• EXTRACT TO READ:
## start

North East Adventist University is a Seventh-day Adventist institution of higher learning near Jowai, India. The Higher Secondary is affiliated to Meghalaya Board of School Education (MBOSE). It is a part of the Seventh-day Adventist education system, the world's second largest Christian school system.
This institution was affiliated to the North Eastern Hill University (NEHU) from 1999 till 2019. It was upgraded to University on 29 April 2019 under the Northeast Adventist University Act, 2015.

History
North East Adventist University was established by Pr. O.W Lange in 1941 at the present location. It was then called the Assam Training School. It was inaugurated in 1942 by Sir Robert Reid, the Governor of Assam. When Meghalaya attained statehood in 1972, the name was changed to Adventist Training School (ATS). It served the people of East India and Northeast for many years as a Secondary School until it got upgraded to a Higher Secondary School in 1997, recognized by the Meghalaya Board of School Education (MBOSE).

Campus

The university is located on the pine-wooded  hills of Khliehtyrshi at Thadlaskein,  from Jowai town, Meghalaya, India. The NH 44 passes just in front of the Main gate.

## end

Collected data entries:
## start

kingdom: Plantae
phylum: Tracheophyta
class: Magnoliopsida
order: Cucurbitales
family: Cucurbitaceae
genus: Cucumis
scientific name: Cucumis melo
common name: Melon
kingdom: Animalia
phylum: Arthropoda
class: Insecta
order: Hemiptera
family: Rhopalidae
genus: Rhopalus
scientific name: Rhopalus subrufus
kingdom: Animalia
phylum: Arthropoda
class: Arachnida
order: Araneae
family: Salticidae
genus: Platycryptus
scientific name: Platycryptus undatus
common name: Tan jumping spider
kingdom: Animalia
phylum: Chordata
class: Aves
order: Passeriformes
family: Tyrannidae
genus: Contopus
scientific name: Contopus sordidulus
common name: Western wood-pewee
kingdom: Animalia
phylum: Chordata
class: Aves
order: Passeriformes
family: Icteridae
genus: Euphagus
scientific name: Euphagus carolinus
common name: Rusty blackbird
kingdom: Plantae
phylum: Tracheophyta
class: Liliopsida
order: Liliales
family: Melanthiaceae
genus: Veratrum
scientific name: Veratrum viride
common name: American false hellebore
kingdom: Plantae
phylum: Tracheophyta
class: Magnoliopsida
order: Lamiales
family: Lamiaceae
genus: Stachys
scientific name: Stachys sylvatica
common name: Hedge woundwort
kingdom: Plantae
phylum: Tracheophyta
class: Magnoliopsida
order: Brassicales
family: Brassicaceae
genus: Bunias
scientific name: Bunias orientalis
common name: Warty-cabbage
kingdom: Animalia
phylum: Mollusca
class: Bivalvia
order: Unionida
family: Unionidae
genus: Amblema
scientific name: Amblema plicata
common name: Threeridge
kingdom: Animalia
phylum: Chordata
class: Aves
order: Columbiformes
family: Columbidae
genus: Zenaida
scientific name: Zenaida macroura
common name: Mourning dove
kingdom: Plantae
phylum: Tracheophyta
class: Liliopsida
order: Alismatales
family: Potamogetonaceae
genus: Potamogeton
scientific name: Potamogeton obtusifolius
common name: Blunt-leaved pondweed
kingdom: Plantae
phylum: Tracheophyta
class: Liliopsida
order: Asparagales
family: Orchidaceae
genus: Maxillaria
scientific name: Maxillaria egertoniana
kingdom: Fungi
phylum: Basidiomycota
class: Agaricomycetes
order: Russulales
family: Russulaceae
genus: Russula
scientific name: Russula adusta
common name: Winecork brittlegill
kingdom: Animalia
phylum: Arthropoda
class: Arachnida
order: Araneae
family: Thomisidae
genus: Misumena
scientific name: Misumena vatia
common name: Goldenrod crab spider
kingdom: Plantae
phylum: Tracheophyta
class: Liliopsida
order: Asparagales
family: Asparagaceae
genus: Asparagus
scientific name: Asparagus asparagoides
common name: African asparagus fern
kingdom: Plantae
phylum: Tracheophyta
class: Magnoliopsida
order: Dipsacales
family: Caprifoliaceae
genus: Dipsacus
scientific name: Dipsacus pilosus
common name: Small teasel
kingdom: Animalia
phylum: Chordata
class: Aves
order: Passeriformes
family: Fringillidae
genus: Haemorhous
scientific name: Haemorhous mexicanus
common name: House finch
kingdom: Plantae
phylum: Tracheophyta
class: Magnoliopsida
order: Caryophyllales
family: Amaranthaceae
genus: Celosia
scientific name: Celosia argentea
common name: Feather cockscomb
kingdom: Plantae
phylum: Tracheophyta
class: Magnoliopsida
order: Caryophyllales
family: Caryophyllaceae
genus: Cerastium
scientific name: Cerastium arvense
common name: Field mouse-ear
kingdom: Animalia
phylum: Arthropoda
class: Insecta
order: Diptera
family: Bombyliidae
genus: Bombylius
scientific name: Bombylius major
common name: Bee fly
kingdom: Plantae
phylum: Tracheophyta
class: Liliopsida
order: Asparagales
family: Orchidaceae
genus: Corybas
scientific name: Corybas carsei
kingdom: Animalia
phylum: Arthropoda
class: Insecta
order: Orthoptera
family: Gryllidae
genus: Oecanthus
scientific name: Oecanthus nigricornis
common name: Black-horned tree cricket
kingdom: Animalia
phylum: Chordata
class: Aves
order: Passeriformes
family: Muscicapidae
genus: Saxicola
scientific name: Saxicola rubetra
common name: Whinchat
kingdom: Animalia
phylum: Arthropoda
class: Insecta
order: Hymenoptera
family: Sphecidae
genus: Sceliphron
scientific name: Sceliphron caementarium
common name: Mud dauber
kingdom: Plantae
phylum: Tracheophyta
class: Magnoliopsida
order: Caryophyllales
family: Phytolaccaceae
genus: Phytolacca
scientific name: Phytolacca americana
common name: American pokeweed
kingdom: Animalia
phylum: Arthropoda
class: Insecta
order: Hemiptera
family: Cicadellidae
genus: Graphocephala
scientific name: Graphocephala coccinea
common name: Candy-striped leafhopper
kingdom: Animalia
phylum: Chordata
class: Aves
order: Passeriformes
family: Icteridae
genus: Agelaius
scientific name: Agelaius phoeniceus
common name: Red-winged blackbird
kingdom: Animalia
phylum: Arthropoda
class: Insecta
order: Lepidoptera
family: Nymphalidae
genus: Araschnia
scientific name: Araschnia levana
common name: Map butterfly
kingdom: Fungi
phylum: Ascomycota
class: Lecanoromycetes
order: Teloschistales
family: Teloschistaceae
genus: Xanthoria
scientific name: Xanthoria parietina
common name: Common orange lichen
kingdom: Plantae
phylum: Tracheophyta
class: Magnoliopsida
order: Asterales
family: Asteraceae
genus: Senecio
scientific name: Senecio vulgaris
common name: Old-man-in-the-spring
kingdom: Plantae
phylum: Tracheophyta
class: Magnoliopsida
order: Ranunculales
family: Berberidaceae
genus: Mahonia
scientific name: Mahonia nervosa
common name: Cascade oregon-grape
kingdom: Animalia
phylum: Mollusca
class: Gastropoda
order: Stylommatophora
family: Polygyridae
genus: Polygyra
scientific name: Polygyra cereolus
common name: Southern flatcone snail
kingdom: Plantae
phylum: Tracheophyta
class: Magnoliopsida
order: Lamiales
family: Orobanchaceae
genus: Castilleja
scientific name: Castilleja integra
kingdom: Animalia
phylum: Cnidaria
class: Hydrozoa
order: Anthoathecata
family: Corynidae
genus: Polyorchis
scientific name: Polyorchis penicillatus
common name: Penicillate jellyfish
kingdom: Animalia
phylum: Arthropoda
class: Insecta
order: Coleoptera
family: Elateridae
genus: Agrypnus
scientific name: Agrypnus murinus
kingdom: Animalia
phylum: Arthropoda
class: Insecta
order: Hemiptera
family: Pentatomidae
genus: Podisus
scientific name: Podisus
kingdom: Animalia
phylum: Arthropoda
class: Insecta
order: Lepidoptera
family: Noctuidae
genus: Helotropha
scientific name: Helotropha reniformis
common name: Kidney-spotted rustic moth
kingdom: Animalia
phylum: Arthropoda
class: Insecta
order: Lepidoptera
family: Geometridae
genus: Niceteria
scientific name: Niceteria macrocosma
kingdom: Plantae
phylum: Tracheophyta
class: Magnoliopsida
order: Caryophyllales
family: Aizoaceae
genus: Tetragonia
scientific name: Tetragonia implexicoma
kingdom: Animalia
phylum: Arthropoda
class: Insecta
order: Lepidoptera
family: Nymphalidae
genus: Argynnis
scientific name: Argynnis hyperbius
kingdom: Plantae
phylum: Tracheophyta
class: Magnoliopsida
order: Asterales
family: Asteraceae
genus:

## end

• TASKS FOR THIS EXERCISE:
(1) Update the stretch of the university text from "This institution was" through "the Meghalaya Board of School Education (MBOSE).", changing "Assam Training School" to "Assam Mission School".
(2) Name each distinct year that appears in the university text, in chronological order.

• TASK-BY-TASK SOLUTIONS:
(1)
This institution was affiliated to the North Eastern Hill University (NEHU) from 1999 till 2019. It was upgraded to University on 29 April 2019 under the Northeast Adventist University Act, 2015.

History
North East Adventist University was established by Pr. O.W Lange in 1941 at the present location. It was then called the Assam Mission School. It was inaugurated in 1942 by Sir Robert Reid, the Governor of Assam. When Meghalaya attained statehood in 1972, the name was changed to Adventist Training School (ATS). It served the people of East India and Northeast for many years as a Secondary School until it got upgraded to a Higher Secondary School in 1997, recognized by the Meghalaya Board of School Education (MBOSE).

(2) 1941, 1942, 1972, 1997, 1999, 2015, 2019